Records from a collection
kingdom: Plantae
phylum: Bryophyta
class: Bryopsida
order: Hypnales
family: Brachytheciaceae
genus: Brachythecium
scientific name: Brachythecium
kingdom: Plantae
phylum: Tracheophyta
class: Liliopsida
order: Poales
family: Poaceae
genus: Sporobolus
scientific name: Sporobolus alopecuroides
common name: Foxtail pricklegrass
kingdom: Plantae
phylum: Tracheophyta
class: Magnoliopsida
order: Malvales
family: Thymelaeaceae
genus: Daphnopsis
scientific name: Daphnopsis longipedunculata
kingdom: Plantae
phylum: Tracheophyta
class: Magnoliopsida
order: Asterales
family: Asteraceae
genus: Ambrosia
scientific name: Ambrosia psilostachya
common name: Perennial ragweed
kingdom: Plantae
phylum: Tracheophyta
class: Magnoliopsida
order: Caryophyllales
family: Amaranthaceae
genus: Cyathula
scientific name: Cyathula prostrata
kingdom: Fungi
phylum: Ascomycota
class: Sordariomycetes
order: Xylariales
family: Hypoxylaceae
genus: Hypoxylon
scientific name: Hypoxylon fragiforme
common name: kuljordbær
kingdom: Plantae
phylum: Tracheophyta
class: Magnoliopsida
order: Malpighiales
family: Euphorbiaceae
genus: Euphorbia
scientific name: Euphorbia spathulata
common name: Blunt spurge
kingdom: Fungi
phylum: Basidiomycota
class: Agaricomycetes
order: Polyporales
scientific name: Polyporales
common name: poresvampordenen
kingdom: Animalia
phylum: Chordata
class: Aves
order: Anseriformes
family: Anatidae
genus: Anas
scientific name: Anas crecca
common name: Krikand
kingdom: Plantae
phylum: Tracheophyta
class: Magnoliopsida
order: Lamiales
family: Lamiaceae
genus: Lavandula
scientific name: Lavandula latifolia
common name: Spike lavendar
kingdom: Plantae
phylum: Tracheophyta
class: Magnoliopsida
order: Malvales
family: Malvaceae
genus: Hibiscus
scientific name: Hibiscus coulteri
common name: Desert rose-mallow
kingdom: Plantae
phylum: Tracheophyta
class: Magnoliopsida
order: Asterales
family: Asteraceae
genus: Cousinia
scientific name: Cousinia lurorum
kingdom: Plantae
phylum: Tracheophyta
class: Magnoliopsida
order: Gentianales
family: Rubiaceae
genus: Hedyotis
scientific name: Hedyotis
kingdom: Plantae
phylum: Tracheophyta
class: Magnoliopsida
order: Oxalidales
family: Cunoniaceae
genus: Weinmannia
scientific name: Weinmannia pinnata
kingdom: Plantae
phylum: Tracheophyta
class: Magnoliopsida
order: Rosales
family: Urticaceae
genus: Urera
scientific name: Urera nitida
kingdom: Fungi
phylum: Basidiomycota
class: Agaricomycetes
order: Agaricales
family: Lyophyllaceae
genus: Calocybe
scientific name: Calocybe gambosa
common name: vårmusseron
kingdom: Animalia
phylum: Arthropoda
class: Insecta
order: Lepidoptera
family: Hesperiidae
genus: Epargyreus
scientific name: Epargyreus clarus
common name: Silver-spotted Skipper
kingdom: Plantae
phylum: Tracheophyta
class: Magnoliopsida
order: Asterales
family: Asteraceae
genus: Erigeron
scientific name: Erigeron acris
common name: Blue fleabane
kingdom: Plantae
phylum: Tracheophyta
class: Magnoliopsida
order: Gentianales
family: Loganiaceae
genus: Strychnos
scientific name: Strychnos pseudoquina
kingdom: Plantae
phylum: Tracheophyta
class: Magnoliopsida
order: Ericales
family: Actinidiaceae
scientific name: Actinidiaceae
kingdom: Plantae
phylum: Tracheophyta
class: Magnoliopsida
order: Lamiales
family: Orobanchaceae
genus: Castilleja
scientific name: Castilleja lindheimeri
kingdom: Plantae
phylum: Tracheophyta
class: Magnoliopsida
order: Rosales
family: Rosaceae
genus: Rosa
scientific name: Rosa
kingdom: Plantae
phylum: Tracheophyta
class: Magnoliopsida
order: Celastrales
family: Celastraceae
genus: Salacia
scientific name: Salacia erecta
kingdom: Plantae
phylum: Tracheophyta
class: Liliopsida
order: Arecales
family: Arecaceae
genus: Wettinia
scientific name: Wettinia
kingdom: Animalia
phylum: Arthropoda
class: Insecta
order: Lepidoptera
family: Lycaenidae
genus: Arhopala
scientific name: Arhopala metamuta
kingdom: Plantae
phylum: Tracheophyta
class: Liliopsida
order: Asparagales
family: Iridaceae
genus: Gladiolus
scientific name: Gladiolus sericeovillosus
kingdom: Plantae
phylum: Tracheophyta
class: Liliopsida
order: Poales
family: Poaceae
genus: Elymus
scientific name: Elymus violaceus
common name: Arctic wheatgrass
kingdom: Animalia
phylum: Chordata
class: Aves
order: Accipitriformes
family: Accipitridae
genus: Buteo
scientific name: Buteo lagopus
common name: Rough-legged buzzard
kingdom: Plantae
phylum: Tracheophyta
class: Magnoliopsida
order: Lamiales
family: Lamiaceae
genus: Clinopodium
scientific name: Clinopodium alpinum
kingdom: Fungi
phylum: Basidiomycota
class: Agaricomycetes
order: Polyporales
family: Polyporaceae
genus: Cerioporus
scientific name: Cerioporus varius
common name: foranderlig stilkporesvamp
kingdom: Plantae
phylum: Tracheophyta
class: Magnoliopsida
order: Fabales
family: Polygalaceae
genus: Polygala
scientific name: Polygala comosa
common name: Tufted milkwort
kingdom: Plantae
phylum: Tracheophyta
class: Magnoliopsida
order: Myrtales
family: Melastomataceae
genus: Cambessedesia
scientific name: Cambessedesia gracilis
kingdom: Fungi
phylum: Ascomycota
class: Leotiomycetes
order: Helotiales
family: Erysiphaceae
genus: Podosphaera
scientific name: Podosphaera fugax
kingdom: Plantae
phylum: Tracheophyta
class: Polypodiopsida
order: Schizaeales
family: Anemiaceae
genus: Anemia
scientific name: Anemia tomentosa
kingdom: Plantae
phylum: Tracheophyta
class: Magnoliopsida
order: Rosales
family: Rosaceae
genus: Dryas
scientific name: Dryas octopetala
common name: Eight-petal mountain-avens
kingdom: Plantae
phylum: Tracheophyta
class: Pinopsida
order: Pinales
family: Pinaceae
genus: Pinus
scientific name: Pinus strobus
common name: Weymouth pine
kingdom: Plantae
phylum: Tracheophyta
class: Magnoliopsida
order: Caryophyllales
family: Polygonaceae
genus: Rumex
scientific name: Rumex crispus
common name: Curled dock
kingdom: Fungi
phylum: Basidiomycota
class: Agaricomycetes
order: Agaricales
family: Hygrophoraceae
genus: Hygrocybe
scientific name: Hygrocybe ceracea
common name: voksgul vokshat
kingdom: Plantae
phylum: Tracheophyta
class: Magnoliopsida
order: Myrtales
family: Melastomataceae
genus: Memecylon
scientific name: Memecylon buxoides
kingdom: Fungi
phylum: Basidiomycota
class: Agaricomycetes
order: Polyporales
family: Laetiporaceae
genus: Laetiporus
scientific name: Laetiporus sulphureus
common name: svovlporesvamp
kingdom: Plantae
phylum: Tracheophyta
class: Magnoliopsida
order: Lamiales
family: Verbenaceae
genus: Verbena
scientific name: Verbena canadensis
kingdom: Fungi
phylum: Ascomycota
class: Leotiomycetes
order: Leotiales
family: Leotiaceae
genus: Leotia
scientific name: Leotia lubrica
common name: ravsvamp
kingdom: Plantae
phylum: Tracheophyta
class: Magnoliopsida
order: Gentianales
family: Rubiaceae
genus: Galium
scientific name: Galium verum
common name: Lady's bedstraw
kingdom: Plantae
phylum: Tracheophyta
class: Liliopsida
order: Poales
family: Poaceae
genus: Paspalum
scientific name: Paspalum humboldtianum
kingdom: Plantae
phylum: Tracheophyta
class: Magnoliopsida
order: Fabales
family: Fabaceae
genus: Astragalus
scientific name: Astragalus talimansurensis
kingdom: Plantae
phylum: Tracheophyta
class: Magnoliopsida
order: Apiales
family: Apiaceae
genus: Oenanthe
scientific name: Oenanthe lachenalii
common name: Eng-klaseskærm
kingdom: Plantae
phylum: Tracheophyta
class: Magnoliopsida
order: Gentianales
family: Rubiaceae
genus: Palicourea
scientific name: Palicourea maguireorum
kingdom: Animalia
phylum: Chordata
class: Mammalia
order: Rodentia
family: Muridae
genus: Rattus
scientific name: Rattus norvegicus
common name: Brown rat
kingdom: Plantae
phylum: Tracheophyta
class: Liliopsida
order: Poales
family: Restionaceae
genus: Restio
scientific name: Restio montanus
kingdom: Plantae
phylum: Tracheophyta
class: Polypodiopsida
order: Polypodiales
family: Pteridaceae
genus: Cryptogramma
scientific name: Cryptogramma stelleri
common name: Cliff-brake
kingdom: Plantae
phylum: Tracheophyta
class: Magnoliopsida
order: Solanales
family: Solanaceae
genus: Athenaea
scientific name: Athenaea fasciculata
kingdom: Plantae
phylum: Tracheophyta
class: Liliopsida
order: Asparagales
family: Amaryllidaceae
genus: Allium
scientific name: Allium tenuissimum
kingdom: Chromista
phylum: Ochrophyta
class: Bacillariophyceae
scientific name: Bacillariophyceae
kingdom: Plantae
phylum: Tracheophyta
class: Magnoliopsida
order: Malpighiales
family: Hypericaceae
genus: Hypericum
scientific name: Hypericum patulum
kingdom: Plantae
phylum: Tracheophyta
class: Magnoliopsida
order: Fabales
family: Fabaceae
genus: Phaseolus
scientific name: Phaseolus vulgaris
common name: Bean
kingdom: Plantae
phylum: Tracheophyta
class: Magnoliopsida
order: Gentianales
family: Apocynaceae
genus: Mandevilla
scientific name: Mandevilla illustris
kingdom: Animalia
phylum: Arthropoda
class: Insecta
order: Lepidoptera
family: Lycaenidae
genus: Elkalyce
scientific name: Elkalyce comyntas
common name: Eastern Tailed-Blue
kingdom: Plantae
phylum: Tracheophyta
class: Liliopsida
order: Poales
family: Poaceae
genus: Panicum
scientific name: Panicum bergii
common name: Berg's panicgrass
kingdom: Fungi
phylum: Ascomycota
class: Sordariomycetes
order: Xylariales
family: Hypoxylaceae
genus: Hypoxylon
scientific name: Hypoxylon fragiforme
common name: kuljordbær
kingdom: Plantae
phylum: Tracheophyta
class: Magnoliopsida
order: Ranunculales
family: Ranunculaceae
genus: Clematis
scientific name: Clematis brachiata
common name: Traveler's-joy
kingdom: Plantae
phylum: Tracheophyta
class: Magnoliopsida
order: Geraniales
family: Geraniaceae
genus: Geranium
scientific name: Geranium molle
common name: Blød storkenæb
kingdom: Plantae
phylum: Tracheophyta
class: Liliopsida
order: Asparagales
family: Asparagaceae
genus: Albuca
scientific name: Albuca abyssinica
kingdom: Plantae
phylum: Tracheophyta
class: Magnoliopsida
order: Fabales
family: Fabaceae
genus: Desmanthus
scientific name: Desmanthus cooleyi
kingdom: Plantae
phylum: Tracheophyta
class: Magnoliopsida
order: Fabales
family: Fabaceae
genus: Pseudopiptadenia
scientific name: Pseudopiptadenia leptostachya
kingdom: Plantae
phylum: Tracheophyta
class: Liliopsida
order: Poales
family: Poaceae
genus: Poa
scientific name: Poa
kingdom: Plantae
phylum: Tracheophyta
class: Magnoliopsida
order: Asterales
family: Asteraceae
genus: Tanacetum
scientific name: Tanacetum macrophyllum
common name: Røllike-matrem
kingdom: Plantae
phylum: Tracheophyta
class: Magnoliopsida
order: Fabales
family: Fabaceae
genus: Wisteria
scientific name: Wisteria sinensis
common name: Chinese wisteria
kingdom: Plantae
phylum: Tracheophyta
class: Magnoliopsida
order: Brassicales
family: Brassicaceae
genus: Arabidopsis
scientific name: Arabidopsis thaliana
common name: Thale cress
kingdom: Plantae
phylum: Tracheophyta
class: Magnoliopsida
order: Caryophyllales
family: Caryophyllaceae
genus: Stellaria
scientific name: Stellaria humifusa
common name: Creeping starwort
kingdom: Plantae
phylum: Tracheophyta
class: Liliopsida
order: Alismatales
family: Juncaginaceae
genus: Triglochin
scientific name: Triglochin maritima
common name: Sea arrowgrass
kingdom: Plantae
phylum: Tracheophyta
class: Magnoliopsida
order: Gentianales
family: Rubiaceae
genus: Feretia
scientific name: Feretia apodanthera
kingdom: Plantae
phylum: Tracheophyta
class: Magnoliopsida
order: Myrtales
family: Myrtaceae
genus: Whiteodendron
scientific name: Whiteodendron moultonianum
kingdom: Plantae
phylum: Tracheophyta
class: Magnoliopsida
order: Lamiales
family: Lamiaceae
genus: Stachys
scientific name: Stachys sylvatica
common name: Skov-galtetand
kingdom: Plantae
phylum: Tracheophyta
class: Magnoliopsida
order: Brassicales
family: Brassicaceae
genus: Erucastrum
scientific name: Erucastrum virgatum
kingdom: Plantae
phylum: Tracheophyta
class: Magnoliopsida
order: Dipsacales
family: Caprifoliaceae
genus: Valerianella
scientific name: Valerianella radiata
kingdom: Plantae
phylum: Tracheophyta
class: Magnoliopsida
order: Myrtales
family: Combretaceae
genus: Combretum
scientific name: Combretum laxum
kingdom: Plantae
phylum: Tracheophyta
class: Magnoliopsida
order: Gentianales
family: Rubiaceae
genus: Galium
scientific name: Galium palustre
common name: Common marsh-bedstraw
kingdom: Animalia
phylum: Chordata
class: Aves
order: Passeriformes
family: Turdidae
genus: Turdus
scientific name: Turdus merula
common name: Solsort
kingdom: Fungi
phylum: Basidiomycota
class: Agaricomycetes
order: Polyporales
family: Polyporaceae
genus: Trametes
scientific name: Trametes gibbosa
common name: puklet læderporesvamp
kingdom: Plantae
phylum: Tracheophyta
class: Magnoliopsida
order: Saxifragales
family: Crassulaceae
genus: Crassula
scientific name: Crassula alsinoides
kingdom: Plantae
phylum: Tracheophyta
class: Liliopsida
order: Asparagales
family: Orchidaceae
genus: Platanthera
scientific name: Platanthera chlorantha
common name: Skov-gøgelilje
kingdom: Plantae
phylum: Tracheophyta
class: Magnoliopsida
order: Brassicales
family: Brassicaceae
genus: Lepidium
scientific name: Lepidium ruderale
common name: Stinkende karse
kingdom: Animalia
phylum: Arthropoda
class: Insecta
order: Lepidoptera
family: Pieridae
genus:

WRITTEN PROBLEM = Render everything from the start of the material down to and including the line that contains "genus: Daphnopsis" as a numbered list, leaving out any blank lines.

OUTPUT OF THE EXERCISE =
1. kingdom: Plantae
2. phylum: Bryophyta
3. class: Bryopsida
4. order: Hypnales
5. family: Brachytheciaceae
6. genus: Brachythecium
7. scientific name: Brachythecium
8. kingdom: Plantae
9. phylum: Tracheophyta
10. class: Liliopsida
11. order: Poales
12. family: Poaceae
13. genus: Sporobolus
14. scientific name: Sporobolus alopecuroides
15. common name: Foxtail pricklegrass
16. kingdom: Plantae
17. phylum: Tracheophyta
18. class: Magnoliopsida
19. order: Malvales
20. family: Thymelaeaceae
21. genus: Daphnopsis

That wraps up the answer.